Quels sont, d’après vous, les principaux défis pour la construction de la paix dans des situations de transitions politiques et de sortie de crise ?

Karine Gatelier :

Eliminer les causes profondes du conflit.

Irenees :

Dans quelle mesure l’encadrement des Etats faillis, par la communauté internationale, contribue à la construction de la paix ?

Karine Gatelier :

Pour le moment, cet encadrement n’existe pas en tant que tel. Des actions ont lieu, dans le cadre national, dictées par les intérêts stratégiques des Etats qui les initient. Pour cette raison, précisément, l’intervention est rarement stabilisatrice sur le long terme.

Irenees :

Selon vous, comment s’articulent « légitimité du pouvoir » et construction de la paix dans un Etat en transition ?

Karine Gatelier :

La paix ne peut s’installer durablement si le pouvoir n’est pas légitime. Cette question est bien souvent une cause profonde du conflit. La difficulté est bien de faire émerger un pouvoir légitime. Les légitimités ne sont construisent pas, elles existent déjà au sein des sociétés. La question est donc celle de savoir comment capitaliser la légitimité des dynamiques et des constructions présentes pour construire un Etat. Le dilemme repose sur le fait que les légitimités traditionnelles ne sont pas démocratiques. C’est pourquoi je suis convaincue que la nature de la relation à l’autorité (« Qui reconnaît-on spontanément comme détenteur de pouvoir ? ») est la clé pour comprendre les mécanismes de la légitimité politique.

Irenees :

D’après vous, la culture peut-elle avoir une influence sur la représentation du pouvoir dans un Etat donné et par conséquent sur le comportement politique des citoyens ? Dans quelle mesure ?

Karine Gatelier :

De toute évidence, oui. Comme je l’ai dit plus haut, le dilemme réside dans le fait que le pouvoir légitime peut reposer sur des processus non démocratiques.

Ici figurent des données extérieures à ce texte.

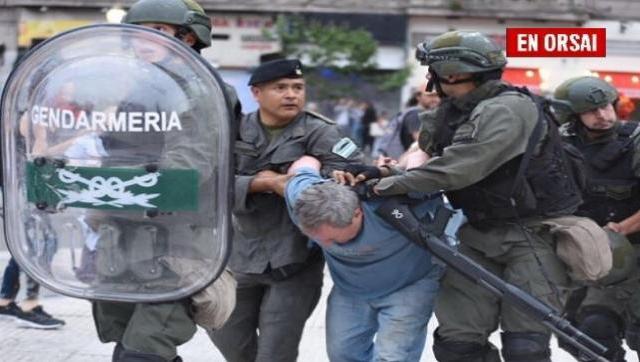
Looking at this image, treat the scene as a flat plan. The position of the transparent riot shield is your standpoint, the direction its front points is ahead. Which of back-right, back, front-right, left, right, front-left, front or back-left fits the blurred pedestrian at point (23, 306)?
back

Le pouvoir d’un individu est reconnu parce qu’il s’inscrit dans une certaine filiation, parce que son charisme lui a permis de prendre ce pouvoir, parce qu’il a accès à certaines ressources etc. La population ne remettra pas en cause son pouvoir. Il arrive que, parallèlement à ces phénomènes, le pouvoir institutionnalisé, démocratiquement élu, soit discrédité. Je ne parle pas ici des démocraties de façade qui porte un discrédit important aux processus électoraux.

Irenees :

Qu’est ce que la paix pour vous ?

Karine Gatelier :

La gestion harmonieuse des rapports politiques au sein d’un Etat. Cette gestion n’est généralement pas exempte de conflits car ils sont inévitables. Mais ces conflits doivent être circonscrits au domaine politique : le système politique doit être capable de les analyser correctement pour les résoudre. Les réajustements sont permanents. Lorsque le système n’est plus capable de résoudre ces conflits politiques, la paix est alors menacée.